9. What's the scariest thing you've ever seen in a movie? Unless you count the entirety of An Inconvenient Truth, which you should, the only cinematic vision that ever truly wormed its way into the nightmare factory in my mind was Zelda, the scoliotic sister who so deeply disturbs the female lead in Pet Sematary. She freaked out my brother and me for a good long while. Rrrraaachelllllll...
10. Your favorite genre (excluding comedy and drama) is? Why are we excluding drama? So few are made anymore, especially contemporary ones, and compared to the number of comedy, horror, musical, and action fans out there, I think dramas need all the fans they can muster. I'd rather watch Jessica Lange save her farm or Josh Waitzkin learn chess or Mary McDonnell get her groove back or Emma and her mommy reconnect with each other than watch horny American teenagers get julienned abroad or watch Fred and Ginger dance. I avoid bad musicals and bad action films and most bad horror films (though not all), but I often go to dramas that I know will be bad.

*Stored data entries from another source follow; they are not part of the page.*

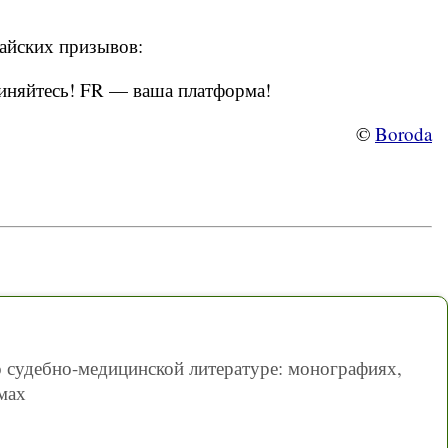
майских призывов:
диняйтесь! FR — ваша платформа!
©
Boroda
 судебно-медицинской литературе: монографиях,
мах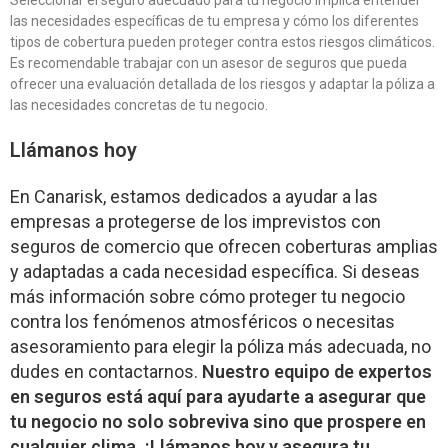
Seleccionar el seguro adecuado para tu negocio implica entender
las necesidades específicas de tu empresa y cómo los diferentes
tipos de cobertura pueden proteger contra estos riesgos climáticos.
Es recomendable trabajar con un asesor de seguros que pueda
ofrecer una evaluación detallada de los riesgos y adaptar la póliza a
las necesidades concretas de tu negocio.
Llámanos hoy
En Canarisk, estamos dedicados a ayudar a las
empresas a protegerse de los imprevistos con
seguros de comercio que ofrecen coberturas amplias
y adaptadas a cada necesidad específica. Si deseas
más información sobre cómo proteger tu negocio
contra los fenómenos atmosféricos o necesitas
asesoramiento para elegir la póliza más adecuada, no
dudes en contactarnos.
Nuestro equipo de expertos
en seguros está aquí para ayudarte a asegurar que
tu negocio no solo sobreviva sino que prospere en
cualquier clima. ¡Llámanos hoy y asegura tu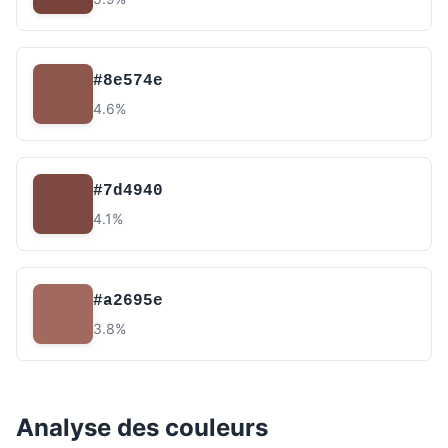
#8e574e
4.6%
#7d4940
4.1%
#a2695e
3.8%
Analyse des couleurs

11. You are given the power to greenlight movies at a major studio for one year. How do you wield this power? Movies made by and about women, employing female directors, writers, cinematographers, editors, actors, composers, production designers... and, especially, offering full creative license, adequate funds, and marketing that isn't braindead so that women who really dazzled us with their early breakout successes but have no Coppola or Miller royal bloodlines get the second, third, or fourth chances they deserve but usually get denied. And so that interesting and prodigiously talented women who still have to fight for every project wouldn't have such an uphill climb for at least a year.
12. Bonnie or Clyde? Bonnie. Sorry, Nat. It's the clothes.
13. Who are you tagging to answer this survey? Tim, Ali, and Goatdog.
Hooray to finishing what one starts, even when it takes a week!